Israels UN-Botschafter Danny Danon nannte die UN-Generaldebatte eine "jährliche Parade der Heuchelei". Wenn Guterres über die israelischen Geiseln spreche, schweige die UN-Vollversammlung. Wenn er über das Leid im Gazastreifen spreche, bekomme er Applaus.
Im Nahostkonflikt richten sich die Blicke derzeit vor allem auf die Lage im Libanon, wo das israelische Militär am Montag den bisher größten Einsatz gegen die Hisbollah seit Beginn des Gaza-Krieges ausgeführt hatte. Rund 1600 Ziele wurden angegriffen, nach Angaben der libanesischen Regierung wurden dabei mindestens 558 Menschen getötet.
Die vom Iran unterstützte Hisbollah-Miliz ist mit der Hamas verbündet.

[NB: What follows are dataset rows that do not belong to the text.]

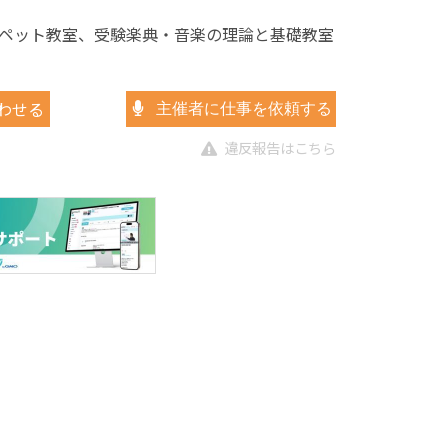
ペット教室、受験楽典・音楽の理論と基礎教室
わせる
主催者に仕事を依頼する
違反報告はこちら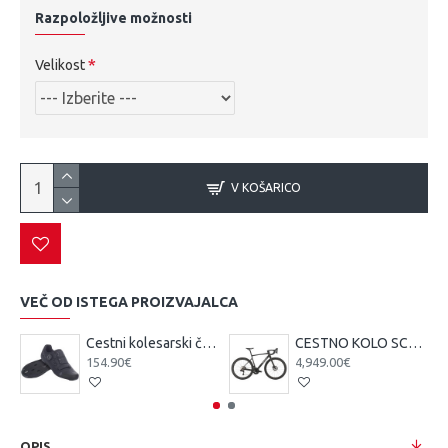
Razpoložljive možnosti
Velikost
V KOŠARICO
VEČ OD ISTEGA PROIZVAJALCA
Cestni kolesarski čevlji Scott Team BOA čr/tsi
CESTNO KOLO SCOTT ADDICT 10 čr 25
154.90€
4,949.00€
OPIS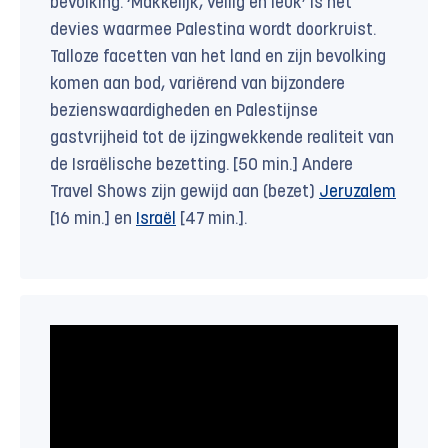
bevolking. ‘Makkelijk, veilig en leuk’ is het
devies waarmee Palestina wordt doorkruist.
Talloze facetten van het land en zijn bevolking
komen aan bod, variërend van bijzondere
bezienswaardigheden en Palestijnse
gastvrijheid tot de ijzingwekkende realiteit van
de Israëlische bezetting. [50 min.] Andere
Travel Shows zijn gewijd aan (bezet)
Jeruzalem
[16 min.] en
Israël
[47 min.].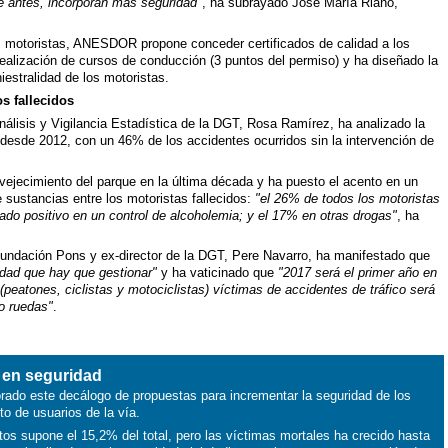
e antes, incorporan más seguridad"
, ha subrayado José María Riaño,
s motoristas, ANESDOR propone conceder certificados de calidad a los
realización de cursos de conducción (3 puntos del permiso) y ha diseñado la
iniestralidad de los motoristas.
s fallecidos
Análisis y Vigilancia Estadística de la DGT, Rosa Ramírez, ha analizado la
s desde 2012, con un 46% de los accidentes ocurridos sin la intervención de
ejecimiento del parque en la última década y ha puesto el acento en un
sustancias entre los motoristas fallecidos:
"el 26% de todos los motoristas
ado positivo en un control de alcoholemia; y el 17% en otras drogas"
, ha
Fundación Pons y ex-director de la DGT, Pere Navarro, ha manifestado que
idad que hay que gestionar"
y ha vaticinado que
"2017 será el primer año en
(peatones, ciclistas y motociclistas) víctimas de accidentes de tráfico será
ro ruedas"
.
 en seguridad
do este decálogo de propuestas para incrementar la seguridad de los
o de usuarios de la vía.
os supone el 15,2% del total, pero las víctimas mortales ha crecido hasta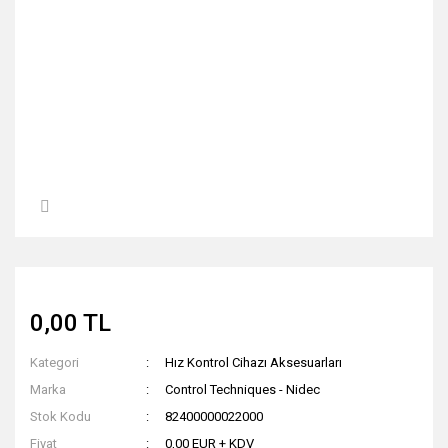
0,00 TL
Kategori
Hız Kontrol Cihazı Aksesuarları
Marka
Control Techniques - Nidec
Stok Kodu
82400000022000
Fiyat
0,00 EUR + KDV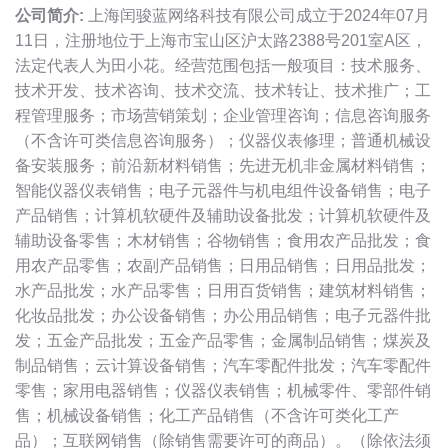
公司简介:
上海闰骏蓝网络科技有限公司成立于2024年07月
11日，注册地位于上海市宝山区沪太路2388号201室A区，
法定代表人为田小花。经营范围包括一般项目：技术服务、
技术开发、技术咨询、技术交流、技术转让、技术推广；工
程管理服务；市场营销策划；企业管理咨询；信息咨询服务
（不含许可类信息咨询服务）；仪器仪表修理；普通机械设
备安装服务；前沿新材料销售；先进无机非金属材料销售；
智能仪器仪表销售；电子元器件与机电组件设备销售；电子
产品销售；计算机软硬件及辅助设备批发；计算机软硬件及
辅助设备零售；木材销售；谷物销售；食用农产品批发；食
用农产品零售；农副产品销售；日用品销售；日用品批发；
水产品批发；水产品零售；日用百货销售；建筑材料销售；
化妆品批发；办公设备销售；办公用品销售；电子元器件批
发；五金产品批发；五金产品零售；金属制品销售；煤炭及
制品销售；云计算设备销售；汽车零配件批发；汽车零配件
零售；家用电器销售；仪器仪表销售；机械零件、零部件销
售；机械设备销售；化工产品销售（不含许可类化工产
品）；互联网销售（除销售需要许可的商品）。（除依法须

Am Dienstagnachmittag wollte auch der iranische Präsident Massud Peseschkian in der Generaldebatte sprechen. Im Laufe der Woche werden zudem der israelische Regierungschef Benjamin Netanjahu und Palästinenserpräsident Mahmud Abbas als Redner in der Generaldebatte erwartet, zu der mehr als hundert Staats- und Regierungschefs aus aller Welt anreisen.
Für Biden war es seine letzte Rede als US-Präsident in der UN-Generaldebatte. Neben dem Nahost-Konflikt war auch der Ukraine-Krieg Thema der ersten Reden und zahlreichen ranghohen Gespräche am Rande des diplomatischen Spitzentreffens am Sitz der UNO.
Biden sagte dazu, der russische Präsident Wladimir Putin sei mit seinem Einmarsch in die Ukraine gescheitert. "Putins Krieg ist mit seinem Hauptziel gescheitert. Er wollte die Ukraine zerstören, aber die Ukraine ist immer noch frei", sagte der US-Präsident. Mit der Situation in der Ukraine wollte sich am Nachmittag auch der UN-Sicherheitsrat befassen. Der ukrainische Staatschef Wolodymyr Selenskyj wird am Mittwoch vor der Vollversammlung reden, einen Tag später wird er von Biden in Washington empfangen.
Guterres mahnte angesichts der zahlreichen militärischen Konflikte weltweit, die Welt sei "in einem Strudel gefangen", in dem die geopolitischen Spaltungen immer größer würden und "Kriege toben, ohne dass man weiß, wie sie enden werden". "Wir bewegen uns geradewegs auf das Unvorstellbare zu, ein Pulverfass, das die Welt zu verschlingen droht."
Deutschland wird in diesem Jahr durch Bundesaußenministerin Annalena Baerbock (Grüne) bei der Generaldebatte vertreten. Ihre Rede ist für Donnerstag geplant.